Internship Study Report (supported by JGP Program)

Internship Study Report

Name of student

Aoi Seo, Master student, Graduate School of Global Environmental Studies

Title of internship program

Deformation of reinforcing geosynthetics in thermally-active geotechnical systems


Department of Structural Engineering, University of California, San Diego


John McCartney, Ph.D., P.E.

Period of internship

6/9/2015 ~ 4/12/2015



Mechanically-stabilized earth (MSE) walls consist of alternating layers of compacted soil backfill and geosynthetic reinforcements. Although the mobilized resistance of these structures depends on the shear strength of the soil, the tensile strength of the geosynthetic, and soil-geosynthetic interaction, the deformation response of MSE walls is closely linked to the effective stress state within the backfill. Interaction with the environment or changes in the groundwater level may lead to changes in pore water pressure, which will affect the effective stress state. Increases in pore water pressure or degree of saturation that may occur in poorly draining backfills will lead to decreases in effective stress. A method that is being investigated for control of the stress state in poorly draining backfills is the incorporation of geothermal heat exchangers within the reinforced soil mass (Stewart and McCartney 2013). In this case, thermally induced water flow is expected to occur in the unsaturated soil away from the heat exchangers, leading to a lower degree of saturation, increased suction, and increased effective stress in the backfill at the locations of the heat exchangers (Coccia and McCartney 2013). This soil improvement technique (Figure 1) has the added advantage that MSE walls could be used to dissipate excess heat from power plants or buildings, making these systems more environmentally friendly and potentially less expensive due to the cost offsets associated with the cooling system requirements.

Despite the potential positive effects of thermally induced water flow on the shear strength and stiffness of the reinforced soil mass, studies on geosynthetics indicate that there may be negative effects of temperature on the stress-strain response of reinforcing geosynthetics. Thermal softening (i.e., a decrease in tensile modulus) may be encountered when geothermal heat exchange elements are incorporated into mechanically stabilized earth (MSE) walls. This project aims to characterize the effects of thermal softening on geosynthetics confined in compacted soil from the results from a series of laboratory tests.

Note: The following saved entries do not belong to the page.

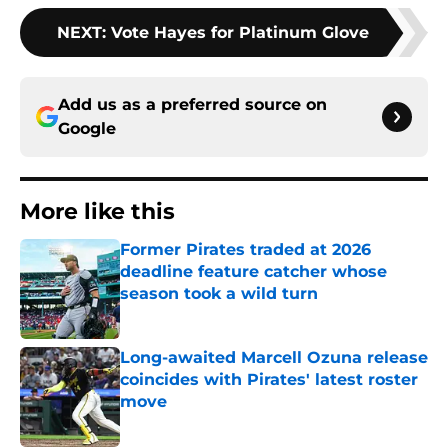
NEXT
:
Vote Hayes for Platinum Glove
Add us as a preferred source on
Google
More like this
Former Pirates traded at 2026
deadline feature catcher whose
season took a wild turn
Published by on Invalid Date
Long-awaited Marcell Ozuna release
coincides with Pirates' latest roster
move
Published by on Invalid Date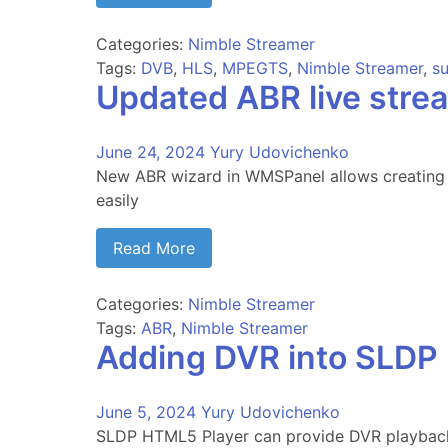
Categories:
Nimble Streamer
Tags:
DVB
,
HLS
,
MPEGTS
,
Nimble Streamer
,
su
Updated ABR live str
June 24, 2024
Yury Udovichenko
New ABR wizard in WMSPanel allows creating 
easily
Read More
Categories:
Nimble Streamer
Tags:
ABR
,
Nimble Streamer
Adding DVR into SLDP
June 5, 2024
Yury Udovichenko
SLDP HTML5 Player can provide DVR playbac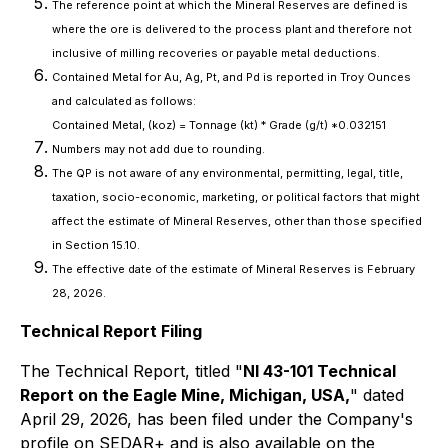
The reference point at which the Mineral Reserves are defined is
where the ore is delivered to the process plant and therefore not
inclusive of milling recoveries or payable metal deductions.
Contained Metal for Au, Ag, Pt, and Pd is reported in Troy Ounces
and calculated as follows:
Contained Metal, (koz) = Tonnage (kt) * Grade (g/t) *0.032151
Numbers may not add due to rounding.
The QP is not aware of any environmental, permitting, legal, title,
taxation, socio-economic, marketing, or political factors that might
affect the estimate of Mineral Reserves, other than those specified
in Section 15.10.
The effective date of the estimate of Mineral Reserves is February
28, 2026.
Technical Report Filing
The Technical Report, titled "
NI 43-101 Technical
Report on the Eagle Mine, Michigan, USA,
" dated
April 29, 2026, has been filed under the Company's
profile on SEDAR+ and is also available on the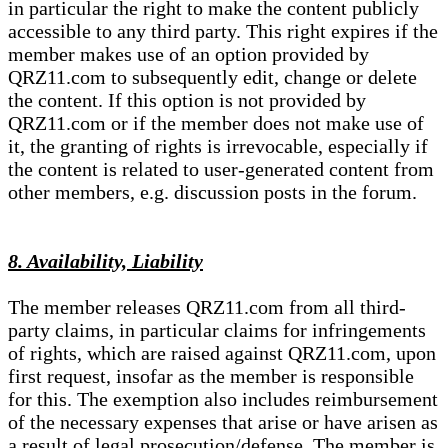
in particular the right to make the content publicly
accessible to any third party. This right expires if the
member makes use of an option provided by
QRZ11.com to subsequently edit, change or delete
the content. If this option is not provided by
QRZ11.com or if the member does not make use of
it, the granting of rights is irrevocable, especially if
the content is related to user-generated content from
other members, e.g. discussion posts in the forum.
8. Availability, Liability
The member releases QRZ11.com from all third-
party claims, in particular claims for infringements
of rights, which are raised against QRZ11.com, upon
first request, insofar as the member is responsible
for this. The exemption also includes reimbursement
of the necessary expenses that arise or have arisen as
a result of legal prosecution/defense. The member is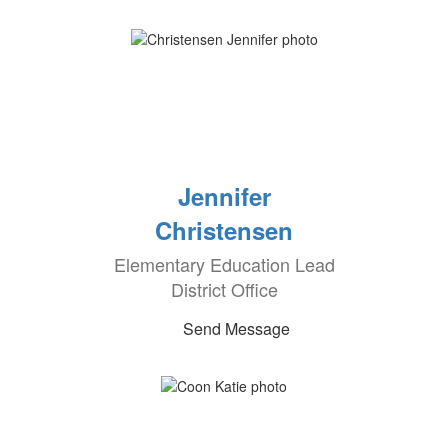
Jennifer
Christensen
Elementary Education Lead
District Office
Send Message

A thermomechanical pullout device was employed in the project (Photo. 1). This incorporates standard geosynthetic testing elements and also heating elements at the top and bottom of soil layer, along with an array of dialectic sensors for measurements of soil water content and temperature. After installing a soil layer with geosynthetic reinforcement simulating the backfill of a thermally-active MSE wall in the box, the top and bottom of the box were heated to approximately 90 °C for a period of approximately 10 days at most. Next, a horizontal load was applied to the geosynthetic at a rate of 0.002 kN/m/s by pouring tungsten pellets into a hanging basket until reaching failure (defined by movement of the tell-tales). The pullout load-displacement curves for geosynthetics of four tests with various temperatures are shown in Figure 1. This clearly indicates that pullout stiffness decreased due to softening of geosynthetics caused by heat. Although decreasing of water content was also observed, it was not so significant. This indicates that longer time of heating may induce greater water flow and increase effective stress, which overcome the negative effects of thermally induced creep.



It is my extreme pleasure to put forth my sincere thanks to Prof. John McCartney (University of California, San Diego) for providing me such a wonderful opportunity and helping my research. I also would like to express my gratitude to all members of Professor McCartney’s laboratory for generous support. Prof. Katsumi, Dr. Inui and Dr. Takai (Kyoto University) gave me insightful comments and suggestions. I sincerely appreciate financial supports from “Japan Gateway : Kyoto University Top Global Program”.